Corrupt Tax Preparer
I recently read a story about a corrupt tax preparer who was charged with many counts of making false claims for tax refunds, aggravated identity theft and stealing government money. She apparently used the names and Social Security Numbers of individuals to steal tax refunds from the IRS and also collected thousands of dollars in fraudulent tax refunds from the IRS. Then I decided to research a little more about criminal tax fraud cases and came across an even more interesting case which was about a partnership tax business with a variety of deceptive practices and schemes to claim more than $28 million in refunds. These included using stolen identities of deceased children to falsely claim them as dependents on clients' returns, claiming "business losses" from fictitious businesses, claiming as deductions thousands of dollars in non-existent charitable contributions and miscellaneous job expenses, falsely claiming credits for education expenses, and falsely claiming credits for child-care expenses. Apparently, each corrupt tax preparer in the business earned inflated commissions and fees related to the fraudulent refunds they generated for their clients.

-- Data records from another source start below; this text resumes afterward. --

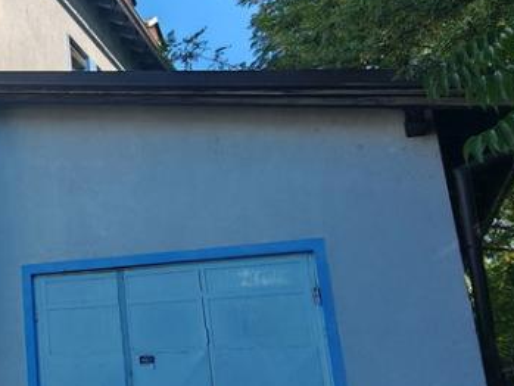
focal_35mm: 55
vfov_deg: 26.5
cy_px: 158
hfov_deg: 29.3
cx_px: -125
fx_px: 817
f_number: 2
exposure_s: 1/680
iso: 50
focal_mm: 1.82
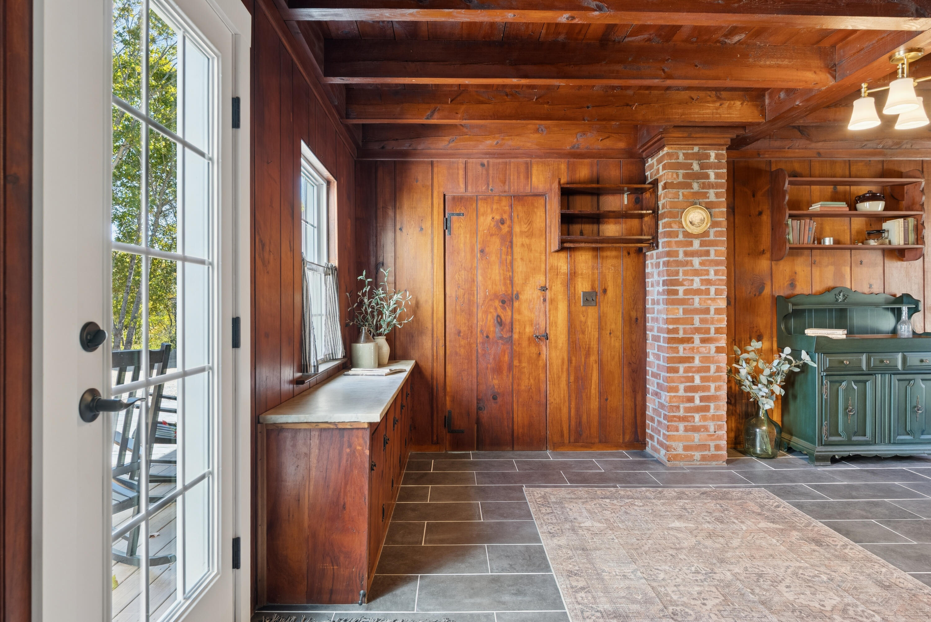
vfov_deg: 58.4
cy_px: 311
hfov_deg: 79.9
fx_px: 556
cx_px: 466
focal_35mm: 22
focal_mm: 21.5
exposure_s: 1/10
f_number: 7.1
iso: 320
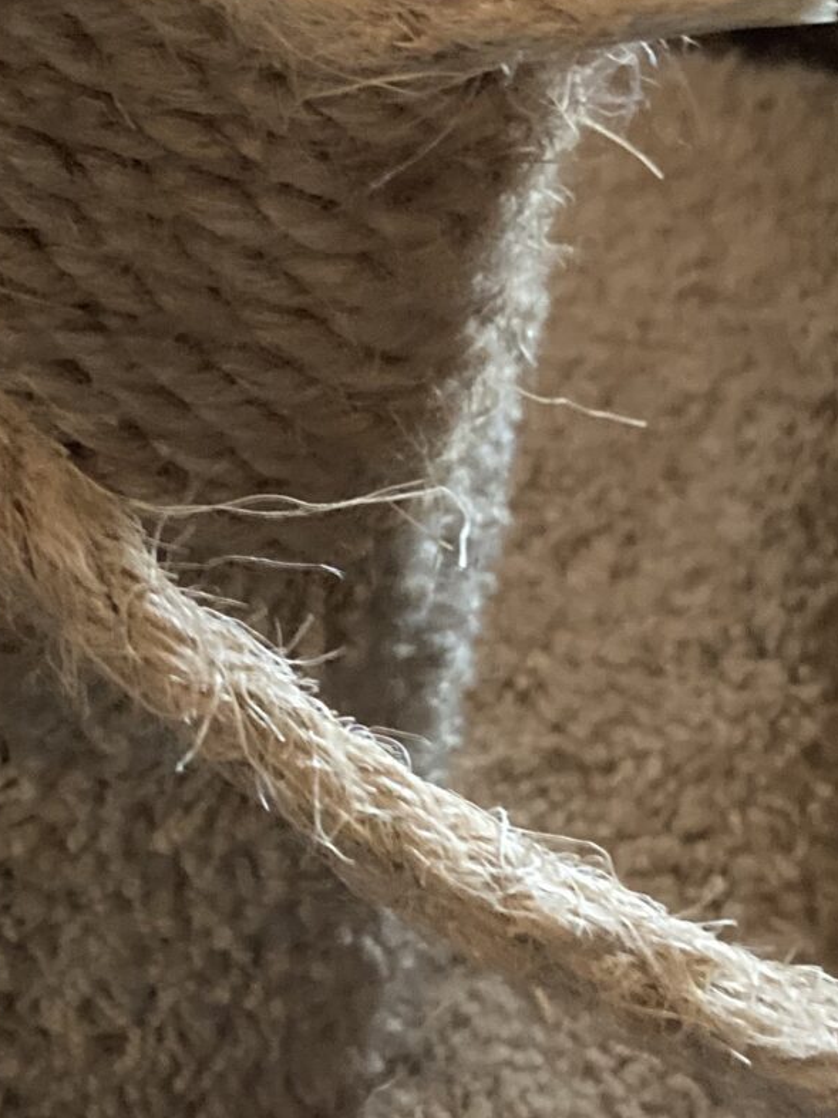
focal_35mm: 73
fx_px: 2358
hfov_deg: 19.8
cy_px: 549
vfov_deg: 26.7
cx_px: 95
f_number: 1.8
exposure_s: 1/20
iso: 640
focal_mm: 3.99
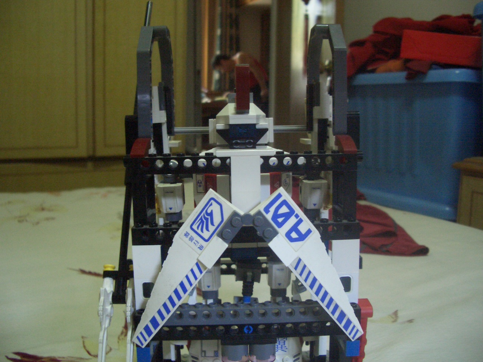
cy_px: 181
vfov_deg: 40.7
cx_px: 242
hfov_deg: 52.6
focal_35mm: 35
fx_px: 488
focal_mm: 5.8
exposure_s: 1/8
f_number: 2.6
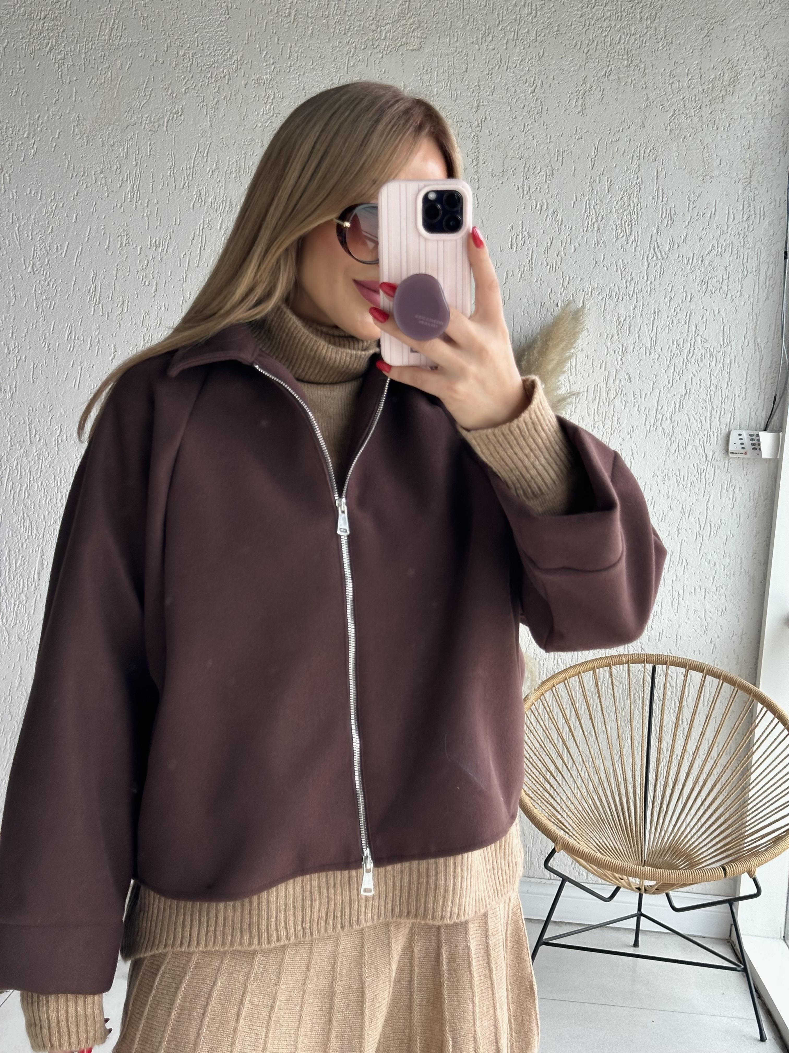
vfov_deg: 39.7
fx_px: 1459
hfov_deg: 30.3
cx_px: 394
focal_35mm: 48
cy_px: 526
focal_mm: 6.86
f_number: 1.78
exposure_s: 1/315
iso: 64
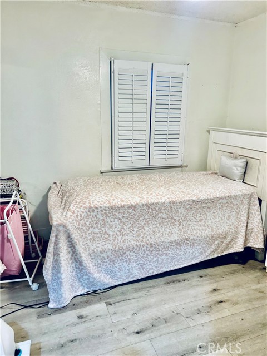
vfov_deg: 67.3
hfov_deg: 53.1
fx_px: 267
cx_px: 134
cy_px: 178
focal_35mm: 26
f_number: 1.5
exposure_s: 1/60
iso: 250
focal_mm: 5.7
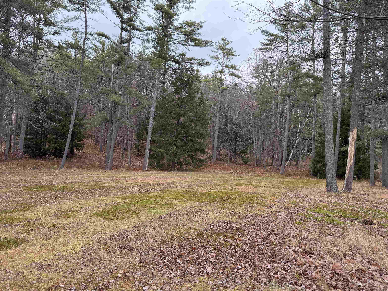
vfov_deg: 56.8
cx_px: 194
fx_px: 269
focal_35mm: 24
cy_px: 146
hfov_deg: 71.6
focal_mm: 6.76
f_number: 1.78
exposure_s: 1/355
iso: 100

During the tax season, it is important to be extra diligent to avoid falling into a corrupt tax preparer trap. Some of them may abuse your personal information and others may offer a bunch of write offs in order to shine. But the truth about write offs is that anyone can claim a bunch of deductions until the IRS starts questioning the legitimacy of the write offs and requesting receipts and explanations for the questionable transactions.
When using a personal service provider such as an accountant or tax expert, it is important to find out a little about the person you plan to engage for his or her tax services. Some of us prepare our own tax returns and others have been using the same tax preparer for a long time. If you have a long term and trustworthy relationship with a tax preparer, that’s great but if you plan to engage a new tax preparer, be cautious and do a little background check by asking for references or asking friends for referrals.
People often ask if a CPA is better and more trustworthy than non-certified tax preparers and accountants. I have personally known tax prepares without a professional certification such as a CPA who were extremely knowledgeable about tax laws, provided great services and had gained the trust of thousands of clients. When we consider the motives or rational, incentive or justification, and opportunity of a tax preparer for committing fraud, most of them have the opportunity to commit fraud since they have access to the personal information of their clients, however, the certified tax experts and those who have successful tax and accounting businesses have less of an incentive for committing fraud. CPAs and successful tax business owners will not jeopardize their businesses and risk the loss of their professional certification for merely a few thousand dollars in fraud money, unless of course the fraud involves millions of dollars or even reasonably more than their income from the tax business which can then provide them the incentive for turning into a corrupt tax preparer.
When selecting a tax expert, use your judgment and consider the person’s background, number of clients, years in business, client complaints posted on the Internet and references. Such information will provide you with clues about whether the person provides good services and has any motive or incentive for being a corrupt tax preparer.